Be consistent. So for instance, have all references use author initials, or none of them. Always use journal abbreviations, or never use them. Always include the city of a conference, or never do it. And so on.

What a PhD thesis is really about… really!

I was recently pointed to a blog post about doing a PhD. It had lots of interesting advice, mainly along the lines of ‘if you are finding it difficult, don’t worry, that probably means you’re doing it right.’ True, and good advice to keep in mind for PhD researchers who might be feeling lost in the wilderness. But it reminded me that I’d recently given a talk about PhD research, based on experience I have either examining or supervising dozens of theses, and some of the main points that I made are worth sharing. And I think they are applicable to research-based PhDs across lots of different disciplines.

First off, lets think of a few things that a PhD thesis is not supposed to be;


  • A thesis isn’t easy

See the blog I mentioned above. Easy research may still be publishable, but its not going to make a thesis. If you’re finding it easy, you’re probably missing the point.

  • A thesis is not only what you already know

I’ve known researchers unwilling to learn a bit of new maths, or learn what’s going on under the hood in the software they use. Expect the research to lead you out of your comfort zone.

  • A thesis isn’t just something you do to get a phd

It’s not simply a box that needs to be checked off so that you can get ‘Doctor’ next to your name.

  • A thesis isn’t obvious

If you and most others can predict the outcome in advance based on common sense, then why do it?

  • A thesis isn’t just several years of hard work

It may take years of hard work to achieve, but that’s not the point. You don’t get a PhD just for time and effort.

  • A thesis isn’t about building a system

that’s challenging and technical, and may be a byproduct of the research, but its not the research result.

  • A thesis isn’t a lot of little achievements

I’ve seen theses that read a bit like ‘I did this little interesting thing, then this other one, then another one…’ That doesn’t look good. If no one contribution is strong enough to be a thesis, then just putting them all into one document still isn’t a strong contribution. Note that in some cases, you can do a ‘thesis by publication’, which is a collection of papers, usually with an introduction and some wrapper information. But in which case it should still tie together with an overall contribution.

So with that in mind, lets now think about what a thesis is, with a few highlighted aspects that are often neglected.

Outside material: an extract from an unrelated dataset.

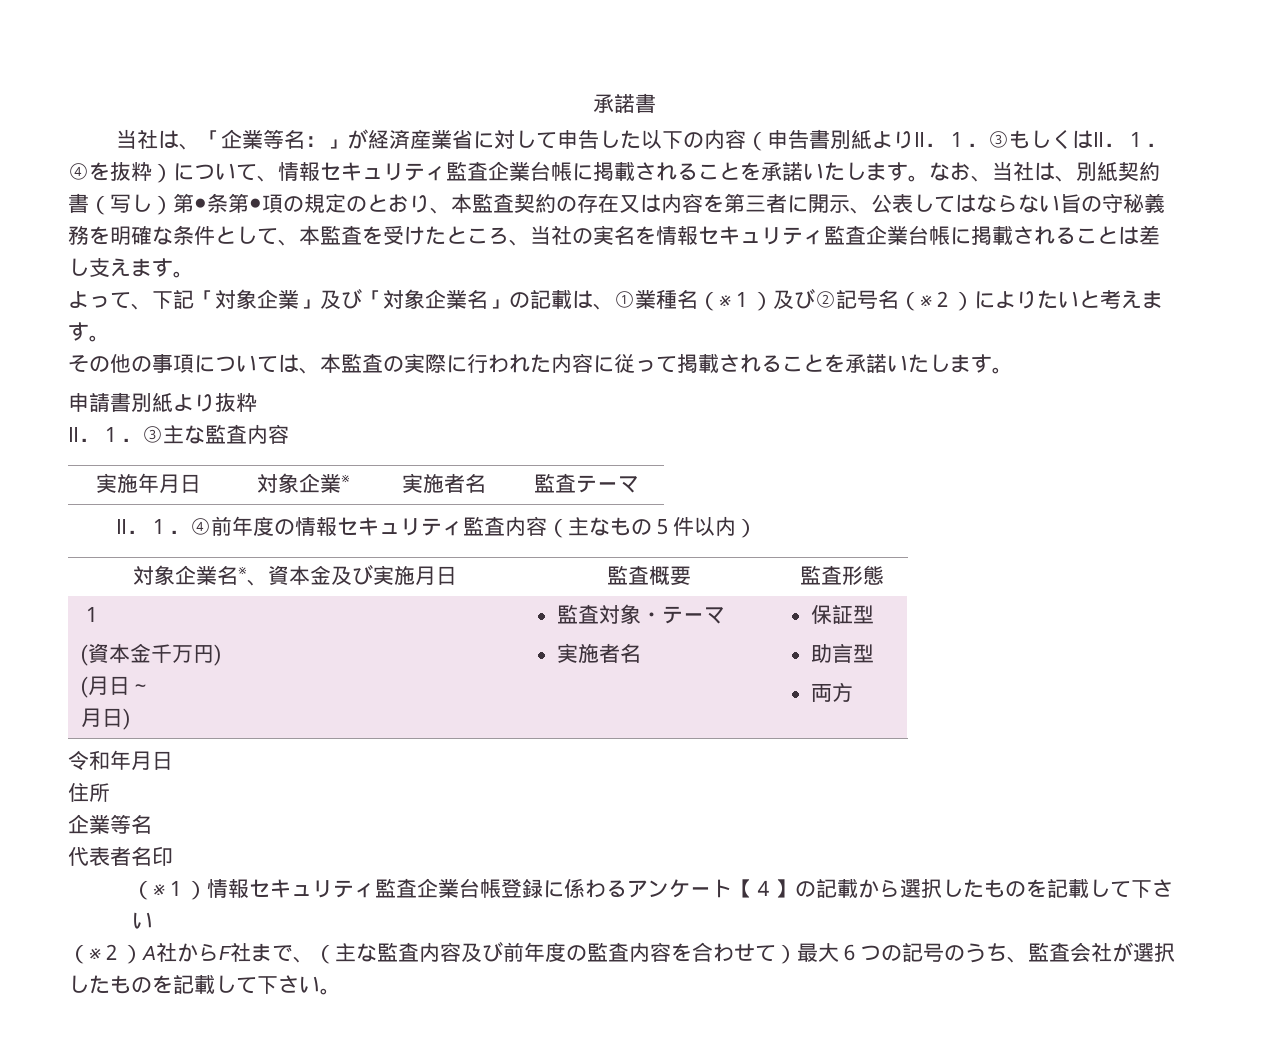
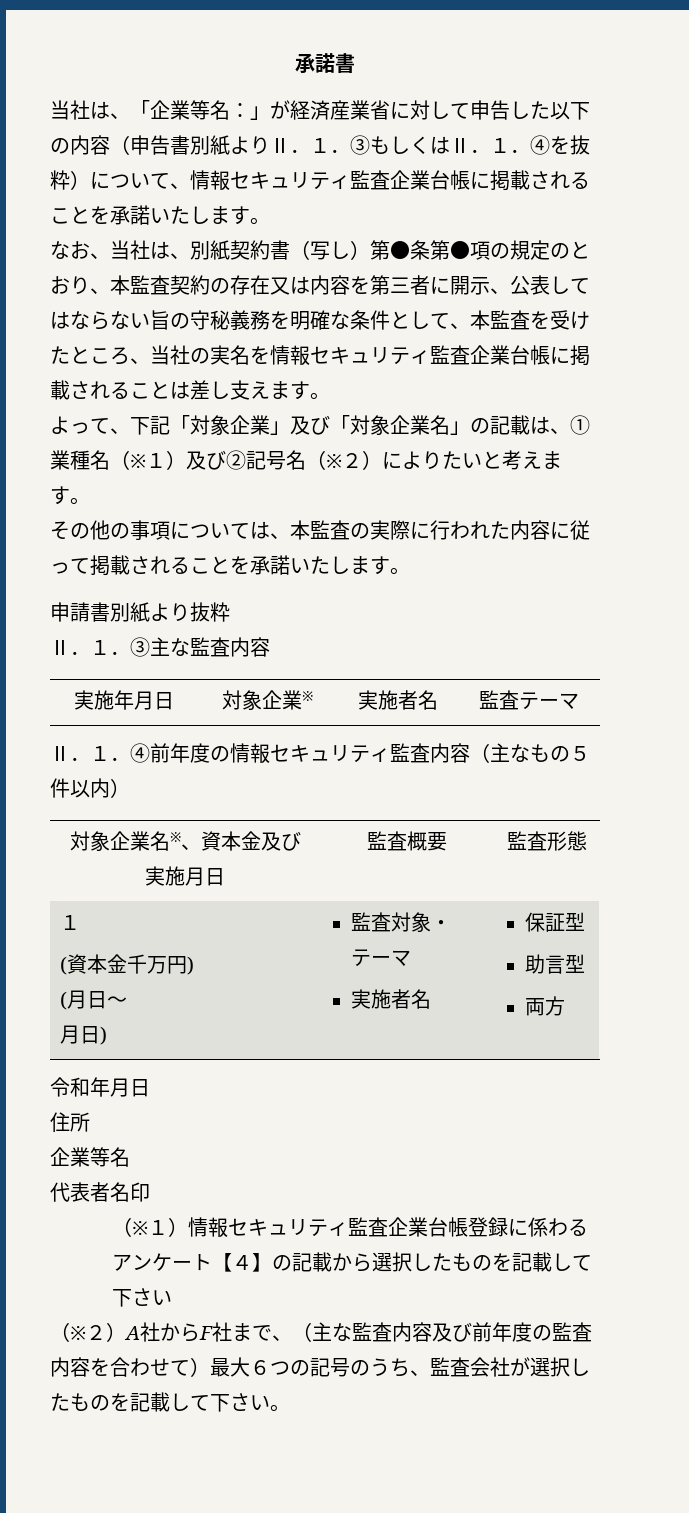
(929, 178) none -> (270, 221) //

  • A thesis advances knowledge

That’s the key. Some new understanding, new insights, backed up by evidence and critical thinking. But this also suggests that it needs to actually be an advance, so you really need to know the prior art. How much reading of the literature one should do is a different question, and depends on the topic, the field, and the researcher. But in my experience, researchers generally don’t explore the literature deep enough. One thing is for sure though; if the researcher ever makes the claim that no one has done this before, they better have the evidence to back that up.

  • A thesis is an argument

The word ‘thesis’ comes from Greek, and means an argument in the sense of putting forth a position. That means that there needs to be some element of controversy in the topic, and the thesis provides strong evidence supporting a particular position. That is, someone knowledgeable in the field could read the abstract and think, ‘no, I don’t believe it,’ but then change his or her mind after reading the whole thesis.

  • A thesis tells a story

People tend to forget that it’s a book. Its meant to be read, and in some sense, enjoyed. So the researcher should think about the reader. I don’t mean it should be silly or salacious, but it should be engaging, and the researcher should always consider whether they (or at least some people in the field) would want to read what they’d written.